A corrected version of the story is below:
Mississippi dig may have found bones of missing Maryland man
Investigators in southwest Mississippi say they may have found human remains in the search for a Maryland college student who disappeared in May 1995
FERNWOOD, Miss. (AP) — Investigators in southwest Mississippi may have found human remains in the search for a Maryland college student who disappeared in May 1995.
"They have found some items that look promising — a high probability of human bone," The Enterprise-Journal quoted McComb district attorney's investigator Truett Simmons as saying of Thursday's discovery. "We're not going to know for certain till we send it off to experts."
An archaeologist said the remains appear to be charred bone fragments, possibly belonging to 19-year-old Donald Lee Izzett Jr. A witness previously told investigators that the Cumberland, Maryland, teen was shot three times and his body burned at the isolated Fernwood property.
Izzett was on a cross-country trip after his freshman year in college, and his mother last heard from him when he called from California, crying and seeking money to return home.

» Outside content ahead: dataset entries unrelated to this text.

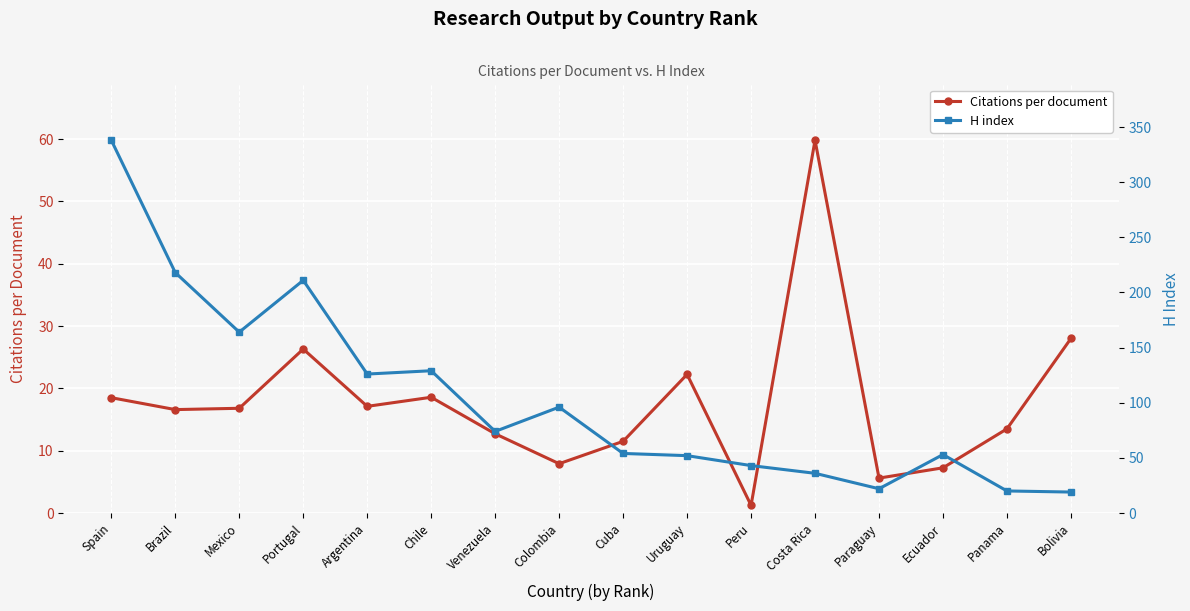

Which series has the largest total across all categories?

H index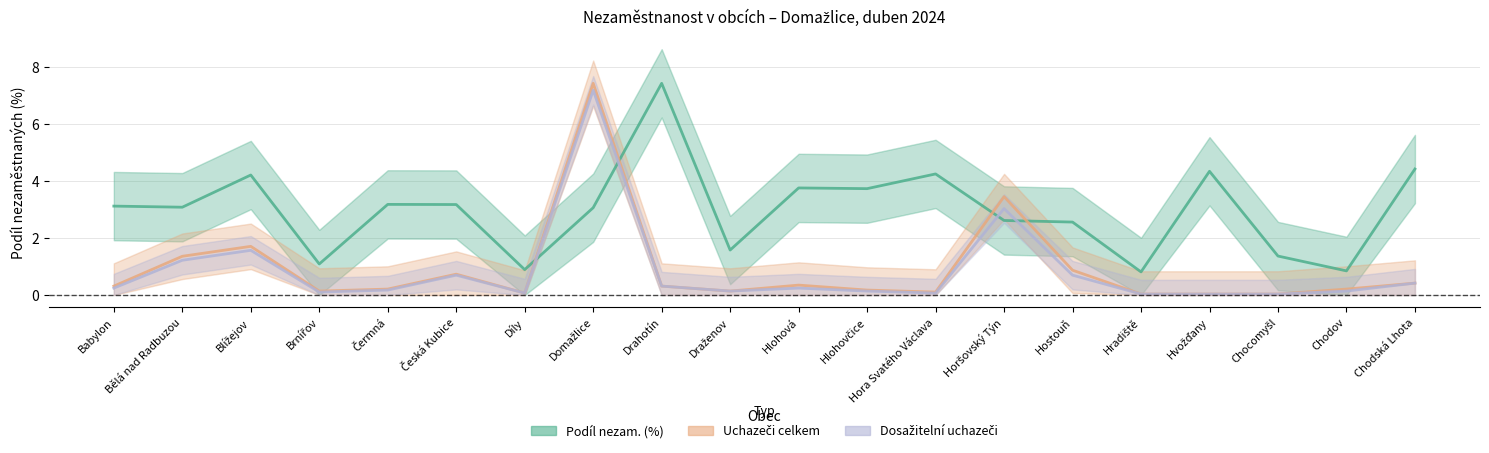

What is the difference between the second highest and minimum values in the Uchazeči celkem series?

3.4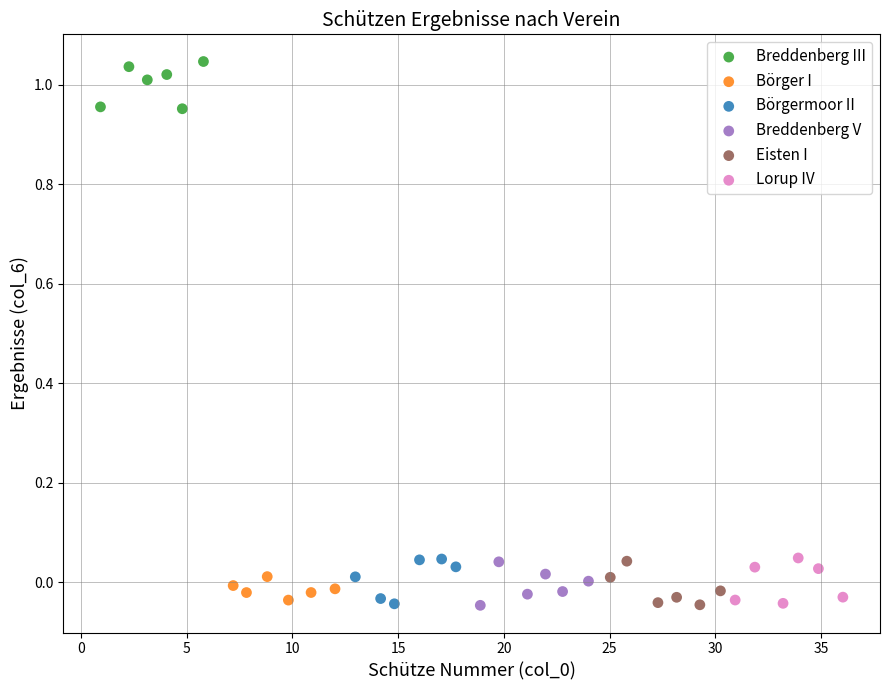

Which series reaches the maximum Y coordinate?

Breddenberg III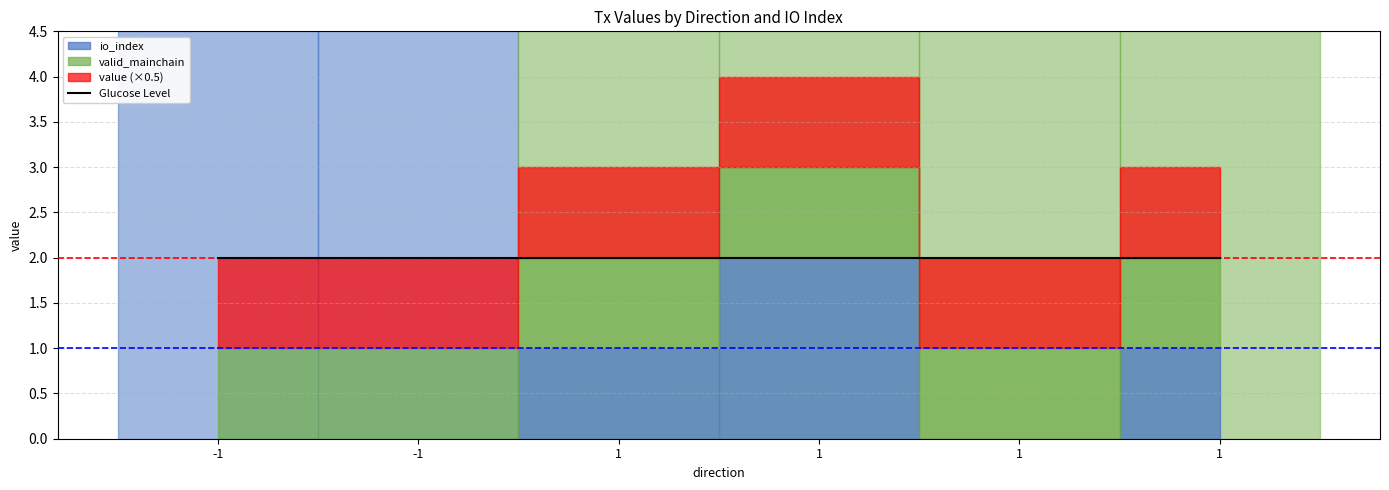

What is the difference between the maximum and minimum values in the io_index series?

2.0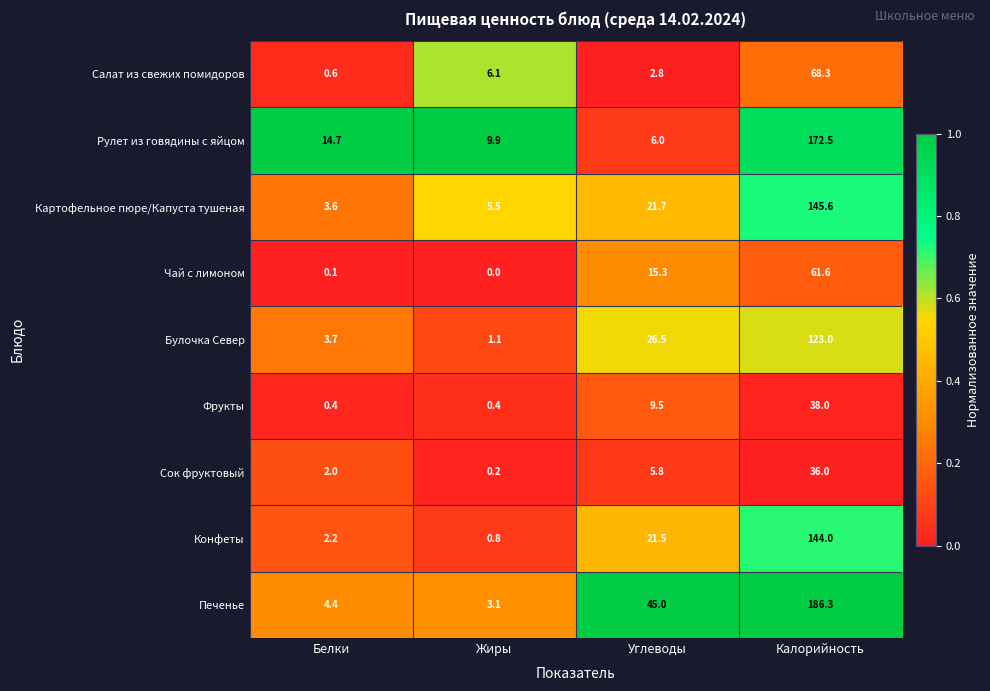

At how many categories does at least one series exceed 0?

4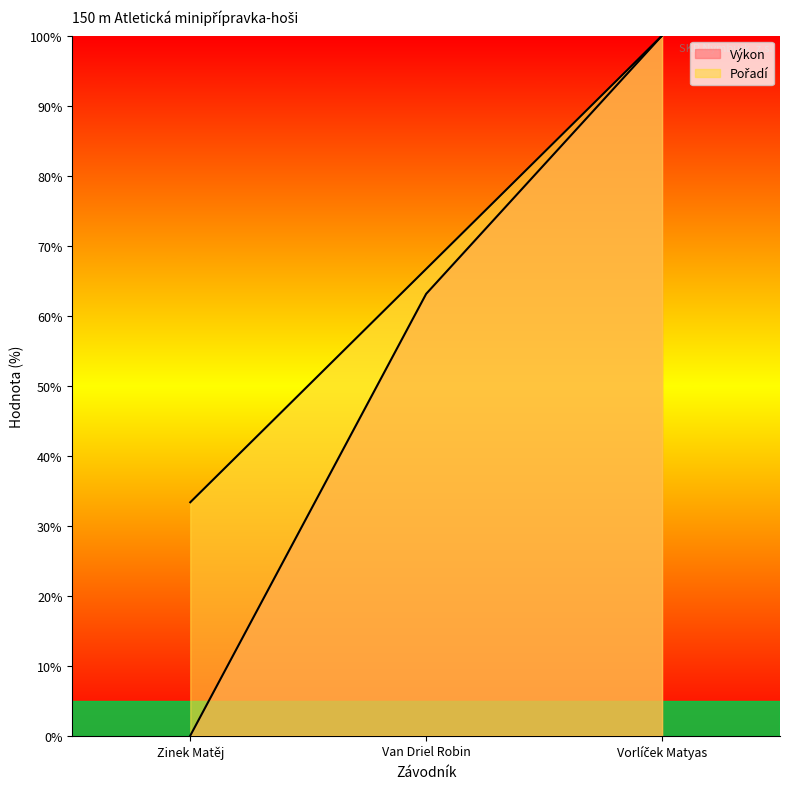

Reading right to left, transcribe all the data shown in this chart.

Pořadí: Vorlíček Matyas=100.0	Van Driel Robin=66.7	Zinek Matěj=33.3
Výkon: Vorlíček Matyas=100.0	Van Driel Robin=63.1	Zinek Matěj=0.0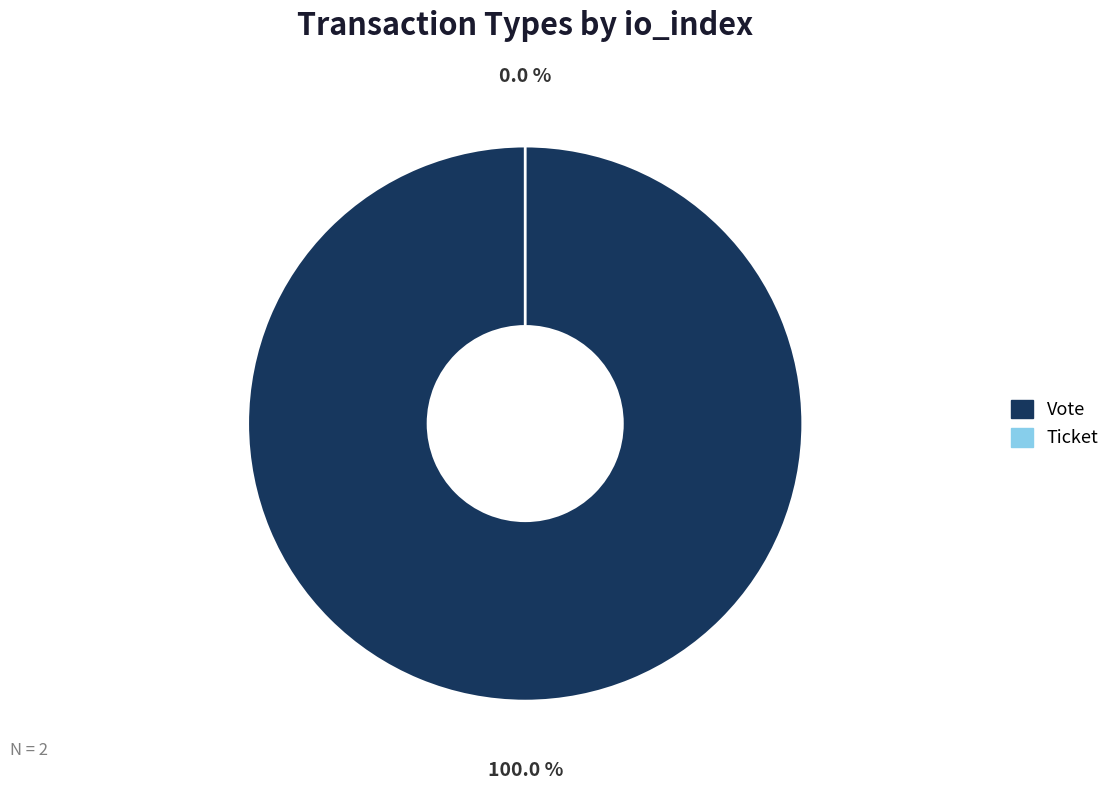

What is the largest slice in the pie chart?

Vote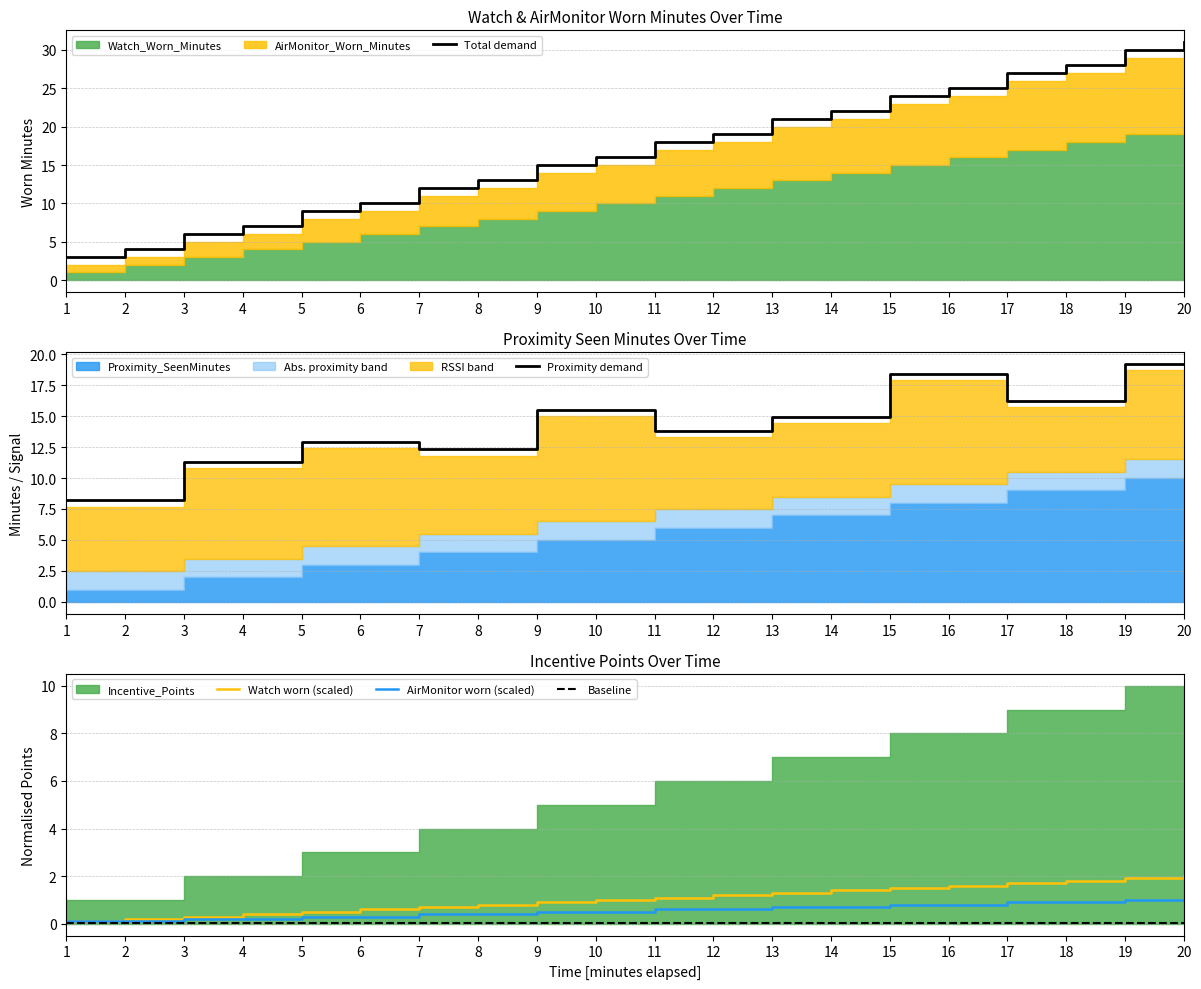

Reading right to left, list all the values displayed in this chart.

Total demand: 31.0	30.0	28.0	27.0	25.0	24.0	22.0	21.0	19.0	18.0	16.0	15.0	13.0	12.0	10.0	9.0	7.0	6.0	4.0	3.0
Proximity demand: 19.2	19.2	16.2	16.2	18.4	18.4	14.9	14.9	13.8	13.8	15.5	15.5	12.3	12.3	12.9	12.9	11.3	11.3	8.2	8.2
Watch worn (scaled): 2.0	1.9	1.8	1.7	1.6	1.5	1.4	1.3	1.2	1.1	1.0	0.9	0.8	0.7	0.6	0.5	0.4	0.3	0.2	0.1
AirMonitor worn (scaled): 1.0	1.0	0.9	0.9	0.8	0.8	0.7	0.7	0.6	0.6	0.5	0.5	0.4	0.4	0.3	0.3	0.2	0.2	0.1	0.1
Baseline: 0.0	0.0	0.0	0.0	0.0	0.0	0.0	0.0	0.0	0.0	0.0	0.0	0.0	0.0	0.0	0.0	0.0	0.0	0.0	0.0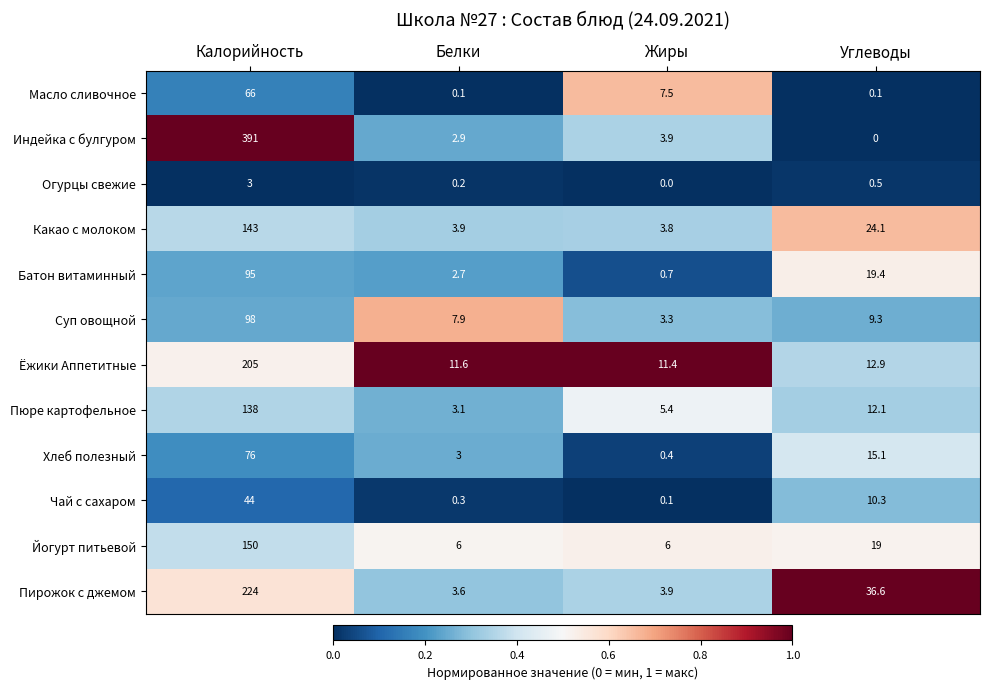

What is the greatest value displayed?

391.0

No one has been arrested, but Izzett's estate last month filed a wrongful death lawsuit against Shane Guenther, formerly of Fernwood and now of Bremerton, Washington. It alleges that Izzett died after a fight with Guenther.
Guenther's lawyer, Cynthia H. Speetjens of Madison, Mississippi, has denied the claim in federal court.
"The plaintiff has no proof that Donald Lee Izzett Jr. died as the result of any act committed by Shane Guenther," Speetjens wrote. She declined further comment to The Associated Press on Monday.
Last week was the third dig at the Fernwood site. Previous searches in Pike County for Izzett in the late 1990s, 2016 and 2017 were fruitless.
Izzett's mother, Debra Izzett Skelley, learned of the find Friday morning when she visited archaeologists at their guest house.
"When I got in there they just started hugging me and holding me and told me they were very confident," Skelley said at the dig location Friday. "Of course, it has to be tested."
Archaeologist Lynn Funkhouser said the fragments are "very probably human."
Verifying human remains will require a specialist. Determining that they belong to Izzett is "much trickier," Funkhouser said.
"I feel like we will be able to proceed without identification (of Izzett), but we will take every possible step to identify the remains," Simmons said.
The remains were at the surface of the ground under grass where a "burn event" had taken place, Simmons said. She said it appears someone tried to collect the bone pieces after they were burned and broken up.
An attorney for Izzett's mother said finding remains would confirm the witness' story.
"That young man could not have known if he had not been here," Bill Goodwin said. "His veracity is proved at every step."